Running Time: 88 minutes

UK Certificate: 15

For those, like myself, who spent their childhoods holidaying in the North of England, there always seemed to be something missing. I always thought it was consistent weather, out of the ordinary experiences and bikini babes but according to Ben Wheatley’s Sightseers, it turns out it was just a bit of harmless serial killing.

This brilliant British black comedy stars Alice Lowe and Steve Oram as Chris and Tina, an oddball couple who escape Tina’s domineering mother and go caravaning across the North of England. What starts as an adrenalin-fueled tour of such incredible sights as the Crich Tramway and Keswick Pencil Museums snowballs into a gruesome killing spree that could end up making or breaking their holiday.

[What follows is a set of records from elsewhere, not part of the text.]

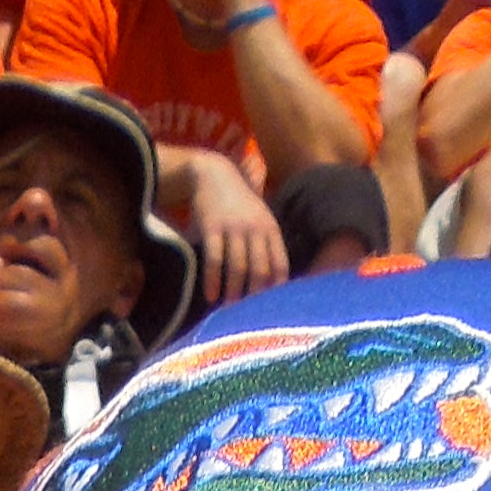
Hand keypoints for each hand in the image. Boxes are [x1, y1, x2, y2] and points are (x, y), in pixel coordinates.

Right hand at [166, 143, 286, 304]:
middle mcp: (254, 229)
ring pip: (238, 267)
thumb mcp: (259, 217)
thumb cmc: (238, 203)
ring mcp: (233, 228)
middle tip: (249, 316)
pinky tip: (211, 296)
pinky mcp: (212, 228)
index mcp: (270, 228)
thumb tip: (273, 279)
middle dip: (255, 295)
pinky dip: (213, 280)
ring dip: (234, 292)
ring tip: (230, 309)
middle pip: (260, 269)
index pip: (279, 264)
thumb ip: (266, 243)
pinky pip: (214, 260)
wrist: (213, 174)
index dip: (277, 288)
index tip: (272, 307)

Sightseers starts pretty shakily but it more than sufficiently recovers by following a full-blown policy of escalation. The comedy gets darker and darker and the plot gets wildly out of hand as every drop of substance is wrung out of not just the serial killing Average Joes storyline but also classic Brits on holiday situations. Every time you think that Wheatley and Lowe and Oram, as writers and stars, have pushed the boundaries as far they can, they go further but always in a unique, very humorous and strangely believable way.

There’s also the impressive cinematography which is understated but also very well executed as the tour through the Lake District proves an excellent accompaniment to the action, spectrum of classic English scumbag characters and incredible on-the-ball dialogue. As was seen with Skyfall recently, there’s something unique about the pairing of the British countryside with drab weather that can be so atmospherically and aesthetically pleasing and which you just don’t get in the usual locations that are bathed in that fiery ball some call the sun.

Get past the opening sequence, let Sightseers immerse you and you will laugh.

It's Got: Very funny dialogue, originality, lovely cinematography

It Needs: A little open-mindedness and patience to get into the good stuff


You can’t get any darker than this excellent British black comedy that immerses you in a holiday that’s much more interesting than yours.